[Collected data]
#####

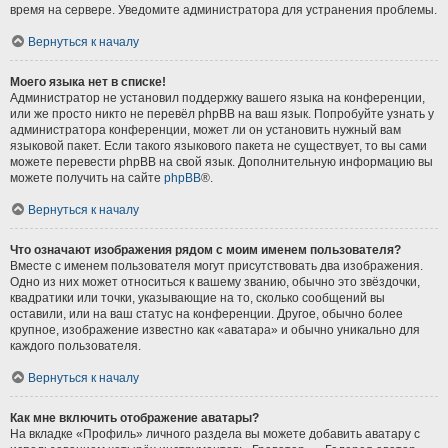
время на сервере. Уведомите администратора для устранения проблемы.
Вернуться к началу
Моего языка нет в списке!
Администратор не установил поддержку вашего языка на конференции,
или же просто никто не перевёл phpBB на ваш язык. Попробуйте узнать у
администратора конференции, может ли он установить нужный вам
языковой пакет. Если такого языкового пакета не существует, то вы сами
можете перевести phpBB на свой язык. Дополнительную информацию вы
можете получить на сайте
phpBB
®.
Вернуться к началу
Что означают изображения рядом с моим именем пользователя?
Вместе с именем пользователя могут присутствовать два изображения.
Одно из них может относиться к вашему званию, обычно это звёздочки,
квадратики или точки, указывающие на то, сколько сообщений вы
оставили, или на ваш статус на конференции. Другое, обычно более
крупное, изображение известно как «аватара» и обычно уникально для
каждого пользователя.
Вернуться к началу
Как мне включить отображение аватары?
На вкладке «Профиль» личного раздела вы можете добавить аватару с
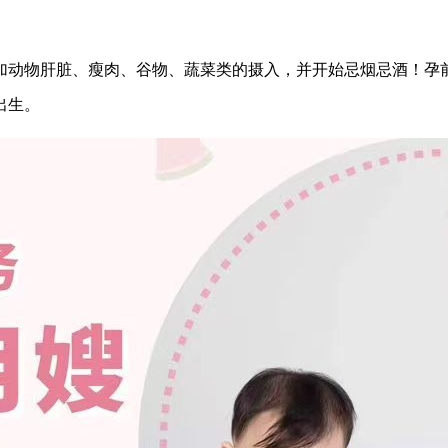
加动物肝脏、瘦肉、谷物、蔬菜类的摄入，并开始忌烟忌酒！孕
出生。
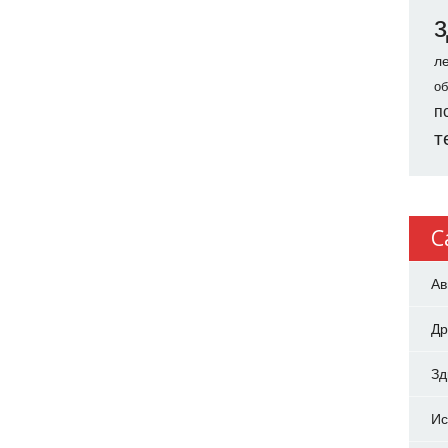
л
об
п
т
C
Ав
Др
З
Ис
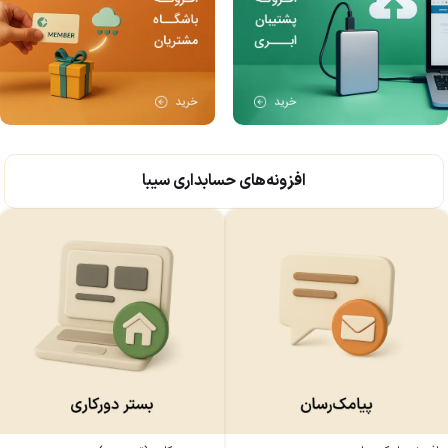
افزونه‌های حسابداری سیبا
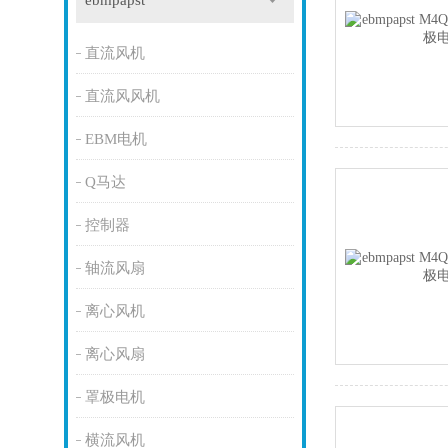
ebmpapst
直流风机
直流风风机
EBM电机
Q马达
控制器
轴流风扇
离心风机
离心风扇
罩极电机
横流风机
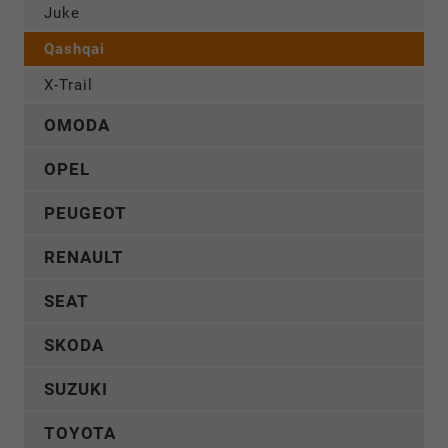
Juke
Qashqai
X-Trail
OMODA
OPEL
PEUGEOT
RENAULT
SEAT
SKODA
SUZUKI
TOYOTA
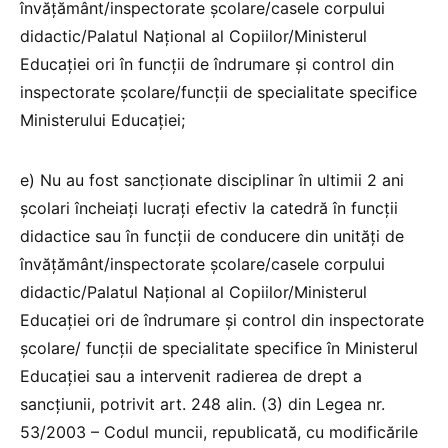
învățământ/inspectorate școlare/casele corpului
didactic/Palatul Național al Copiilor/Ministerul
Educației ori în funcții de îndrumare și control din
inspectorate școlare/funcții de specialitate specifice
Ministerului Educației;
e) Nu au fost sancționate disciplinar în ultimii 2 ani
școlari încheiați lucrați efectiv la catedră în funcții
didactice sau în funcții de conducere din unități de
învățământ/inspectorate școlare/casele corpului
didactic/Palatul Național al Copiilor/Ministerul
Educației ori de îndrumare și control din inspectorate
școlare/ funcții de specialitate specifice în Ministerul
Educației sau a intervenit radierea de drept a
sancțiunii, potrivit art. 248 alin. (3) din Legea nr.
53/2003 – Codul muncii, republicată, cu modificările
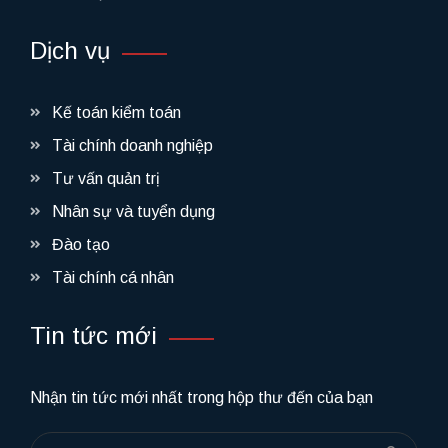
Dịch vụ
Kế toán kiểm toán
Tài chính doanh nghiệp
Tư vấn quản trị
Nhân sự và tuyển dụng
Đào tạo
Tài chính cá nhân
Tin tức mới
Nhận tin tức mới nhất trong hộp thư đến của bạn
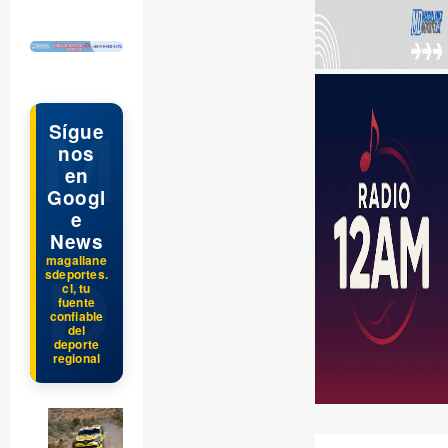
$ads={1}
Sígue
nos
en
Googl
e
News
magallane
sdeportes.
cl, tu
fuente
confiable
del
deporte
regional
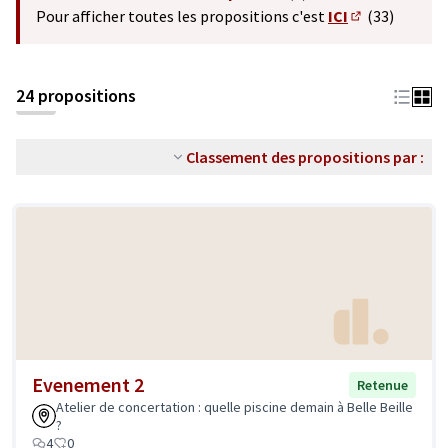
(S'ouvre dans un nouvel o
Pour afficher toutes les propositions c'est
ICI
(33)
(S'ouvre dans 
24 propositions
Classement des propositions par :
Evenement 2
Retenue
Atelier de concertation : quelle piscine demain à Belle Beille
?
4
0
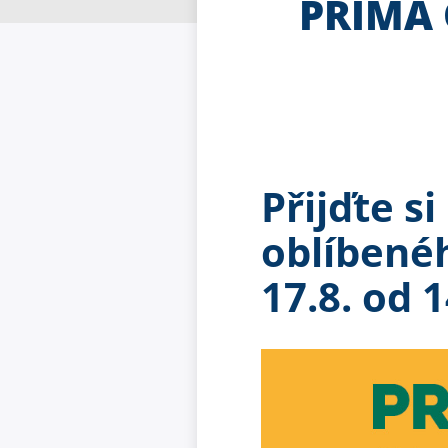
PRIMA 
Přijďte s
oblíbenéh
17.8. od 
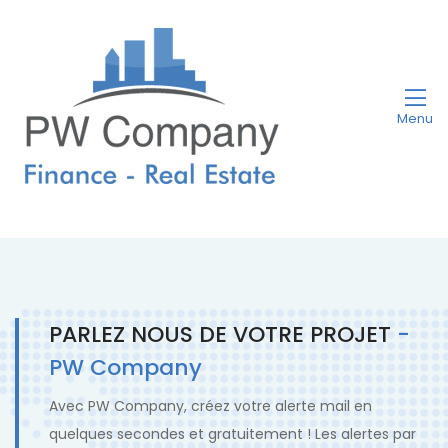
Menu
PARLEZ NOUS DE VOTRE PROJET
-
PW Company
Avec PW Company, créez votre alerte mail en
quelques secondes et gratuitement ! Les alertes par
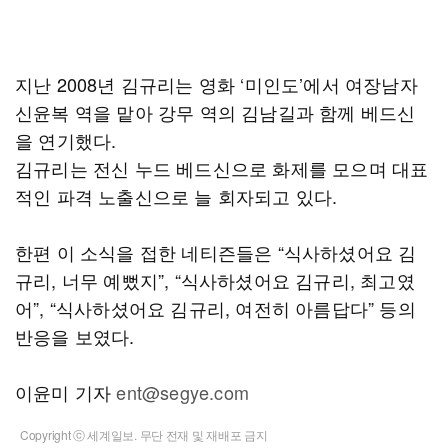
지난 2008년 김규리는 영화 ‘미인도’에서 여장남자
신윤복 역을 맡아 강무 역의 김남길과 함께 베드신
을 연기했다.
김규리는 전신 누드 베드신으로 화제를 모으며 대표
적인 파격 노출신으로 늘 회자되고 있다.
한편 이 소식을 접한 네티즌들은 “식사하셨어요 김
규리, 너무 예뻤지”, “식사하셨어요 김규리, 최고였
어”, “식사하셨어요 김규리, 여전히 아름답다” 등의
반응을 보였다.
이윤미 기자
ent@segye.com
Copyright ⓒ 세계일보. 무단 전재 및 재배포 금지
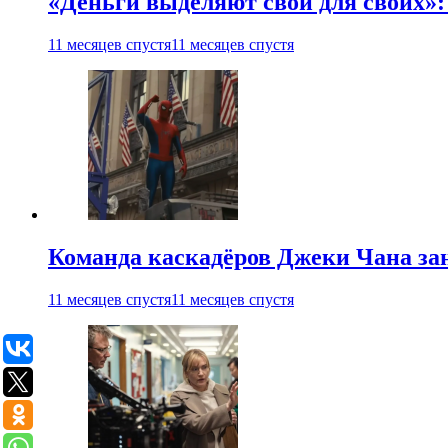
«Деньги выделяют свои для своих»:
11 месяцев спустя
11 месяцев спустя
Команда каскадёров Джеки Чана зан
11 месяцев спустя
11 месяцев спустя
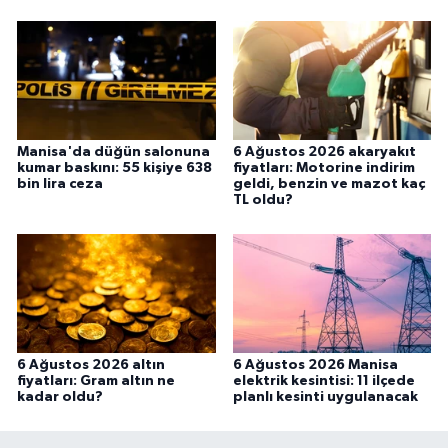
Manisa'da düğün salonuna
6 Ağustos 2026 akaryakıt
kumar baskını: 55 kişiye 638
fiyatları: Motorine indirim
bin lira ceza
geldi, benzin ve mazot kaç
TL oldu?
6 Ağustos 2026 altın
6 Ağustos 2026 Manisa
fiyatları: Gram altın ne
elektrik kesintisi: 11 ilçede
kadar oldu?
planlı kesinti uygulanacak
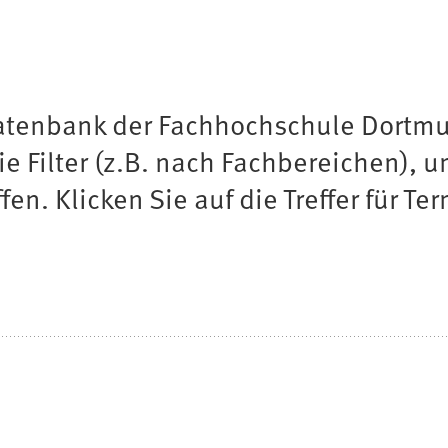
Datenbank der Fachhochschule Dortmu
ie Filter (z.B. nach Fachbereichen), 
n. Klicken Sie auf die Treffer für Ter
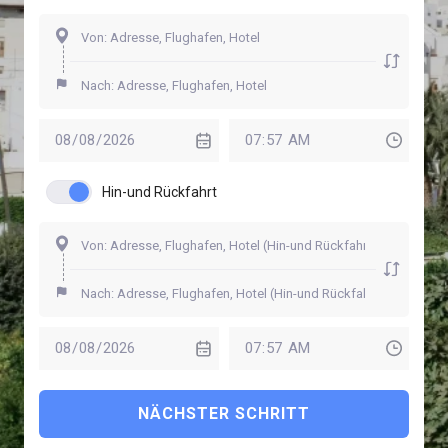
Hin-und Rückfahrt
NÄCHSTER SCHRITT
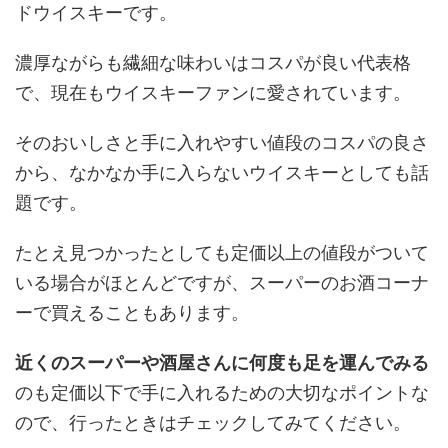
ドウイスキーです。
濃厚ながらも繊細な味わいはコスパが良い代表格
で、現在もウイスキーファンに愛されています。
そのおいしさと手に入れやすい値段のコスパの良さ
から、なかなか手に入らないウイスキーとしても話
題です。
たとえ見つかったとしても定価以上の値段がついて
いる場合がほとんどですが、スーパーのお酒コーナ
ーで買えることもあります。
近くのスーパーや酒屋さんに何度も足を運んでみる
のも定価以下で手に入れるための大切なポイントな
ので、行ったときはチェックしてみてください。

#####

→ WHAT THE EXERCISE ASKS
Please find each line in the records above that contains the word "specialitate" and copy it out in full.

→ RESULT OF THIS EXERCISE
inspectorate școlare/funcții de specialitate specifice
școlare/ funcții de specialitate specifice în Ministerul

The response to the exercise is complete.